Moving US embassy to Jerusalem will 'destroy' peace process
Jerusalem was a final-status issue to be negotiated between Israel and the Palestinians, secretary general of the Palestine Liberation Organisation Saeb Erekat told journalists, and making a decision on it now "will be the destruction of the peace process".
Erekat's remarks came a day after Trump announced his decision to nominate David Friedman, a supporter of Israeli settlements who said he looked forward to working for peace "from the US embassy in Israel's eternal capital, Jerusalem".
Friedman's nomination was welcomed by Israeli Prime Minister Binyamin Netanyahu and members of his rightwing government.
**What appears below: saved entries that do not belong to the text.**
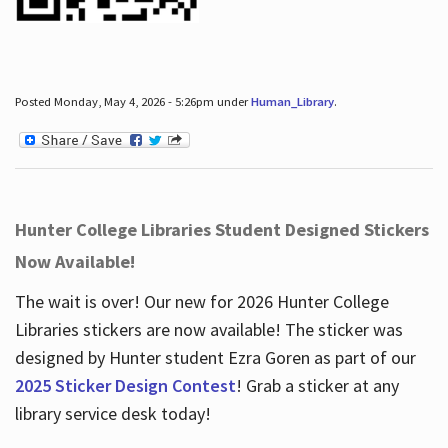
Posted Monday, May 4, 2026 - 5:26pm under
Human_Library
.
Hunter College Libraries Student Designed Stickers
Now Available!
The wait is over! Our new for 2026 Hunter College
Libraries stickers are now available! The sticker was
designed by Hunter student Ezra Goren as part of our
2025 Sticker Design Contest
! Grab a sticker at any
library service desk today!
Erekat warned of the potential outcome of moving the embassy and a change in the "longstanding position" of the US that considers "the settlements as illegal".
"I look David Friedman and Trump in the eye and tell them - if you were to take these steps of moving the embassy and annexing settlements in the West Bank, you are sending this region down the path of something that I call chaos, lawlessness and extremism," he said.
Pushed on whether he thought Trump would indeed move the embassy and allow the annexation of West Bank settlements, Erekat said: "I don't think they will do it."
"The United States at the end of the day is a country of institutions, and they are guided by their national interests," he said.
The United States and most UN member states do not recognise Jerusalem as Israel's capital, and the city's status is one of the thorniest issues of the decades-long Israeli-Palestinian conflict.
Israel captured Arab east Jerusalem in the Six-Day War of 1967 and subsequently annexed it in a move never recognised by the international community.
The Palestinians claim it as the capital of a future state.